Secara umum, jika melihat capaian kinerja legislasi DPR yang dinilai buruk, hal ini setali tiga uang dengan peran mantan advokat yang duduk di parlemen. Keberadaan mantan advokat yang duduk di DPR belum mampu memberikan dampak yang signifikan terhadap capaian kinerja legislasi. Menurut Formappi, advokat yang semestinya mampu mengefektifkan kerja-kerja pembuatan UU dengan bekal keilmuan hukumnya, gagal menjadi seperti yang diharapkan. Tentu tidak semuanya mantan advokat di DPR seperti.

 

“Saya kira para advokat ini yang mestinya di harapkan paling paham soal proses pembuatan legislasi juga gagal menunjukkan kemampuan mereka. Bahkan ketika satu komisi di DPR yang mayoritas di isi oleh anggota advokat, yaitu komisi 3, ternyata komisi ini yang paling rendah kinerjanya,” ujar peneliti Formappi, Lucius Karus, kepada hukumonline, Senin (23/7).

 

Advokat sebenarnya memiliki nilai lebih saat hendak mencalonkan diri sebagai calon anggota legislatif. Latar belakang keilmuan yang ada diharapkan memudahkan proses pembuatan undang-undang sehingga mampu meningkatkan kinerja legislasi di DPR. “Mereka paham dan mereka tidak perlu belajar lagi tentang bagaimana proses pembentukan legislasi.
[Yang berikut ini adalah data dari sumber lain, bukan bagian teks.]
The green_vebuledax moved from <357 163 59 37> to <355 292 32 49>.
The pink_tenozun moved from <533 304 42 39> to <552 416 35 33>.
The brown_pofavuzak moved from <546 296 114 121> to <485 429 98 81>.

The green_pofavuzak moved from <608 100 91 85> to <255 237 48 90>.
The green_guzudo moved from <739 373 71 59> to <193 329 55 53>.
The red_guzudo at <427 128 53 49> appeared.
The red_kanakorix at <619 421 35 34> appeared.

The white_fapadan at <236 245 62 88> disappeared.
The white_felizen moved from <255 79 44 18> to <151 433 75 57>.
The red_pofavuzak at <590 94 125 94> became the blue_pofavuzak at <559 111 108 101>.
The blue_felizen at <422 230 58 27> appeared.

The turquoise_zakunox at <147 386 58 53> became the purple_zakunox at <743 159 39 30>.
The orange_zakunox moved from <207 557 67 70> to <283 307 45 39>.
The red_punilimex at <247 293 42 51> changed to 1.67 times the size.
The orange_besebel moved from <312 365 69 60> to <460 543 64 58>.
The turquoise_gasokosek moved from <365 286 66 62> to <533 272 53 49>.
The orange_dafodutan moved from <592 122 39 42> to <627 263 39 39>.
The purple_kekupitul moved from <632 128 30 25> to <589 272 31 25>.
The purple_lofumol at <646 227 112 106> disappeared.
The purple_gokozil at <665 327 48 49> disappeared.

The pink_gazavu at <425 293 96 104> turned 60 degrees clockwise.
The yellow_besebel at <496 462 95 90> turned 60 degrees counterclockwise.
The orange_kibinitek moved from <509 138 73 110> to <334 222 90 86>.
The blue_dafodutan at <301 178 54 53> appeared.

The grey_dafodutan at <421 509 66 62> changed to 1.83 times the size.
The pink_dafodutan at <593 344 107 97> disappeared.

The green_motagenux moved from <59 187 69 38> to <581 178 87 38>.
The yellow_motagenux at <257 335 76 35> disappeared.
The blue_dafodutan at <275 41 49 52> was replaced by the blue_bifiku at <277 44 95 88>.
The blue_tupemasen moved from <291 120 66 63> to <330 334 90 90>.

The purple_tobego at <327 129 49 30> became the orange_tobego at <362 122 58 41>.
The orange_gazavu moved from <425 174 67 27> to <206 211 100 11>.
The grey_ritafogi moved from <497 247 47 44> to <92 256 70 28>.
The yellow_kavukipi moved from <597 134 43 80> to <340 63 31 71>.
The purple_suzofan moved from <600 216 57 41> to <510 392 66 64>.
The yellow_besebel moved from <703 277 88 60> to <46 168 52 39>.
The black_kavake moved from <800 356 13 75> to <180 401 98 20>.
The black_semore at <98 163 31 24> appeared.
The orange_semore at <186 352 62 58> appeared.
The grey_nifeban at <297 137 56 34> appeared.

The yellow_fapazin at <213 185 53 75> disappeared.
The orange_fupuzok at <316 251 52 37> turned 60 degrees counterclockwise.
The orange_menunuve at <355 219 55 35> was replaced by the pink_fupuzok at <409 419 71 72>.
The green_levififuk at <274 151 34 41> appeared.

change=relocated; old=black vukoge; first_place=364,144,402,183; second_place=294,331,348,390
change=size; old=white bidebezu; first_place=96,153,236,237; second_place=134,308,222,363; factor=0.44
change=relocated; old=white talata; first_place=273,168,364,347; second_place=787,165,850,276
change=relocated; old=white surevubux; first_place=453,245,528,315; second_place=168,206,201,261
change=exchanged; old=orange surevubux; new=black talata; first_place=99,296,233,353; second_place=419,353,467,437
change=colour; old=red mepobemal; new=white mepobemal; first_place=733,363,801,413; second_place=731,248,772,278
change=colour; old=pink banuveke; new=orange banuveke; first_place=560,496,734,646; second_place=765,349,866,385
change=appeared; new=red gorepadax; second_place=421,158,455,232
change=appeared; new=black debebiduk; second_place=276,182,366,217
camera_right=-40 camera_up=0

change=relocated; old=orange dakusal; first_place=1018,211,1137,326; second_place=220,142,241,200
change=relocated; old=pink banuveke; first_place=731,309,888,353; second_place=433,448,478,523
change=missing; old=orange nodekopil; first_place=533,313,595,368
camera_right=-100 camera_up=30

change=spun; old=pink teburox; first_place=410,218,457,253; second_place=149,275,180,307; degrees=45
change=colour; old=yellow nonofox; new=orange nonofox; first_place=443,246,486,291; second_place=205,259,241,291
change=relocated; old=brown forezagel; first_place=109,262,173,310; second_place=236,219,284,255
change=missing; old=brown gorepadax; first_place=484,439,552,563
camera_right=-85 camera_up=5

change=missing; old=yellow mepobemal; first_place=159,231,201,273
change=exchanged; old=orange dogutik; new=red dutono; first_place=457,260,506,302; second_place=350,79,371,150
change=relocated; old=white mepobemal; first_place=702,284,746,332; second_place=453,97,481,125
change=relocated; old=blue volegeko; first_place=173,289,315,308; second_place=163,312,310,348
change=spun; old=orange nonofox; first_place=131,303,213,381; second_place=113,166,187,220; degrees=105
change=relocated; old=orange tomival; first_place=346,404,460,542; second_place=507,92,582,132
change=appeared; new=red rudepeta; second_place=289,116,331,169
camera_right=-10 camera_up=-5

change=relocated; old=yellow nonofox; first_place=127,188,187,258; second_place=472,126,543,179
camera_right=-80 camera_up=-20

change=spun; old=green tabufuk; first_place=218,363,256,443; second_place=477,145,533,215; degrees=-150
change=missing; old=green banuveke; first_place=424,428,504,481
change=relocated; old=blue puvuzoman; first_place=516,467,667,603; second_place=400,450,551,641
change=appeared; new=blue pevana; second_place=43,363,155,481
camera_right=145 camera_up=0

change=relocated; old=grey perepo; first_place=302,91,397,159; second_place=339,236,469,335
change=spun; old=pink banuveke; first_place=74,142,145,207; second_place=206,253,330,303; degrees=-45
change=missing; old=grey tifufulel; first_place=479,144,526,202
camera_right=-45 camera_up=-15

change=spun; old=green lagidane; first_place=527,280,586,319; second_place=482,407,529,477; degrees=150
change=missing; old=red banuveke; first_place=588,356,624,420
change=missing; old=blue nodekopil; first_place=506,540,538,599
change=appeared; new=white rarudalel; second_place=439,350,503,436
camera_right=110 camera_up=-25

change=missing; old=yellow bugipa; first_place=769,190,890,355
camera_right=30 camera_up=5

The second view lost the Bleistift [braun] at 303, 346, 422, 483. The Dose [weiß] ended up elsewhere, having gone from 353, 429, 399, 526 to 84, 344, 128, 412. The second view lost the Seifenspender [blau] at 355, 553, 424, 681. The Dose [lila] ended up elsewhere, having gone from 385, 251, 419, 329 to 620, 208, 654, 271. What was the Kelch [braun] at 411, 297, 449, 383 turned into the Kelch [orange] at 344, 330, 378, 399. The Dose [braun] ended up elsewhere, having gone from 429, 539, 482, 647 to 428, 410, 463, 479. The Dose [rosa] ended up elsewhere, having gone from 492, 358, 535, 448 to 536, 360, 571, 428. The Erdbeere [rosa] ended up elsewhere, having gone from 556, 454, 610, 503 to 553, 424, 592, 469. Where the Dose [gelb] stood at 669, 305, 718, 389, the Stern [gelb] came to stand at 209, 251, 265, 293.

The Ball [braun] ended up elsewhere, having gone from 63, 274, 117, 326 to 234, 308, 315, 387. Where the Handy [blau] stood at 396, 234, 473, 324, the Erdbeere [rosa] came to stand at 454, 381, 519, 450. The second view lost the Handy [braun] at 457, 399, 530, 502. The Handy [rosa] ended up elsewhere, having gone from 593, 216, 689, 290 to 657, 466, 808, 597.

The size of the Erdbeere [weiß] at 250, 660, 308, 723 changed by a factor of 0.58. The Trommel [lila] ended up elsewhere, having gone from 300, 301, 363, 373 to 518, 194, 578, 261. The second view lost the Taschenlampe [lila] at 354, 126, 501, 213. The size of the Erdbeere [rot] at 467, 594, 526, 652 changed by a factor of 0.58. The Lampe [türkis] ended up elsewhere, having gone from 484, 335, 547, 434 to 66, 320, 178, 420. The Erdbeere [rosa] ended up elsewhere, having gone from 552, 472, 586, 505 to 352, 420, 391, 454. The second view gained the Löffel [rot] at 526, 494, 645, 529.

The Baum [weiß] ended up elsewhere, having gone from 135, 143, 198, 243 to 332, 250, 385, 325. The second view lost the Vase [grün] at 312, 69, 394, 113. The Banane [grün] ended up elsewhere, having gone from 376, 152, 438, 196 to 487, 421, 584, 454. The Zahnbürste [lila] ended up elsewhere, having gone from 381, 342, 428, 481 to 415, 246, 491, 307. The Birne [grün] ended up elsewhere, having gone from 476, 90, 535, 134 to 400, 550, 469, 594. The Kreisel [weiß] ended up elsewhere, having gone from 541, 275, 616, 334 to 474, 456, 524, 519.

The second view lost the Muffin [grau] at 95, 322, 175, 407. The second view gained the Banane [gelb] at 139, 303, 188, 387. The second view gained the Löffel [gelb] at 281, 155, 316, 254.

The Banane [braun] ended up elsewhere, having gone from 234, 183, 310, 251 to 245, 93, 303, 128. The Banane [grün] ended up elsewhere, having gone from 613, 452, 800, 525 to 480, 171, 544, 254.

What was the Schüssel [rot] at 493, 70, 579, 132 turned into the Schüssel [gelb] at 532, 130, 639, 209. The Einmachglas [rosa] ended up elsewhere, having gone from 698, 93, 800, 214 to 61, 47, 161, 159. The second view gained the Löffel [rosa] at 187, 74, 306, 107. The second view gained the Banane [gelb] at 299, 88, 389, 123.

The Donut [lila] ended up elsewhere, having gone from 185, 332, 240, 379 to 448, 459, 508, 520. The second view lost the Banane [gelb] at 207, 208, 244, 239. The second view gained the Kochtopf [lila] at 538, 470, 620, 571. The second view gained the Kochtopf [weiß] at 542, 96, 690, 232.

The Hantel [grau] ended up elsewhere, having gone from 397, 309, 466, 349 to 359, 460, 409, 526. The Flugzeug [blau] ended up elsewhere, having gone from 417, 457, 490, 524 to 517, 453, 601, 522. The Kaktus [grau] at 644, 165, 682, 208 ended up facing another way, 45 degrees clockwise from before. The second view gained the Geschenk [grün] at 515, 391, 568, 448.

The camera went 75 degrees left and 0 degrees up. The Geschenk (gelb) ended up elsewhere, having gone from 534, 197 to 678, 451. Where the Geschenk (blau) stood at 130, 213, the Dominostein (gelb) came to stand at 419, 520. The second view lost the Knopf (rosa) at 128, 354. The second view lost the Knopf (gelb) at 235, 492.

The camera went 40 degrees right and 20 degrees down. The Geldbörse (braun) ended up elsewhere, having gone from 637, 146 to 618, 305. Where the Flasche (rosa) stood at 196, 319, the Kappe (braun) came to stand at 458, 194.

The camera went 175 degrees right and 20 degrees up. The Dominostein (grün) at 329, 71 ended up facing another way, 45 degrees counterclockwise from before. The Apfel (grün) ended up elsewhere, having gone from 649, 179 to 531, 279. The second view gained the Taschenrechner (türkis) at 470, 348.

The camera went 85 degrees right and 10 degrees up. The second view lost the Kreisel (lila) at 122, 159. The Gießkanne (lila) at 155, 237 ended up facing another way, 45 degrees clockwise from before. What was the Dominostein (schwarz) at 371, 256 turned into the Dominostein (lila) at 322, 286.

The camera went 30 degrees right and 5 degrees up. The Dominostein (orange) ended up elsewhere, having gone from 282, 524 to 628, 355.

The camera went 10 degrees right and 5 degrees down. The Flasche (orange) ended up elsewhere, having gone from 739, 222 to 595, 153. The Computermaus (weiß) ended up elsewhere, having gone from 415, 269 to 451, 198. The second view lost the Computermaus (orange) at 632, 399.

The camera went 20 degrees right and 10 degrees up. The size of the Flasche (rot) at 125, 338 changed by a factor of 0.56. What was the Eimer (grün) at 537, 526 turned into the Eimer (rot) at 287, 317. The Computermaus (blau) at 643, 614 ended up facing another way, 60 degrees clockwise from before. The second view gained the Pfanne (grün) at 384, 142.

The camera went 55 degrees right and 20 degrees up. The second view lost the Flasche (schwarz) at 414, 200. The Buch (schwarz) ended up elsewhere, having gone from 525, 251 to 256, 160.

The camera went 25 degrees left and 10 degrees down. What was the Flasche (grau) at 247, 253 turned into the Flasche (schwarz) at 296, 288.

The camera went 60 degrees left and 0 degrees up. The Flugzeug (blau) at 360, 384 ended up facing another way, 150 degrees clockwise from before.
Jadi mestinya mereka bisa langsung terjun pada kerja-kerja pembentukan legislasi,” ujar Lucius.

 

Ada hal yang disinyalir menjadi penyebab tidak maksimalnya kinerja mantan advokat setelah menjadi anggota DPR. Berubahnya pola sikap dari seorang paktisi hukum menjadi seorang politisi menjadi salah satu penyebab kegagalan mantan advokat yang duduk di DPR menunjukkan kapasitasnya sebagai sarjana hukum. “Alih-alih mendorong kinerja legislasi, kehadiran banyak advokat di DPR membuat riuh rendah karena perdebatan yang kadang-kadang tidak substantif,” tegas Lucius.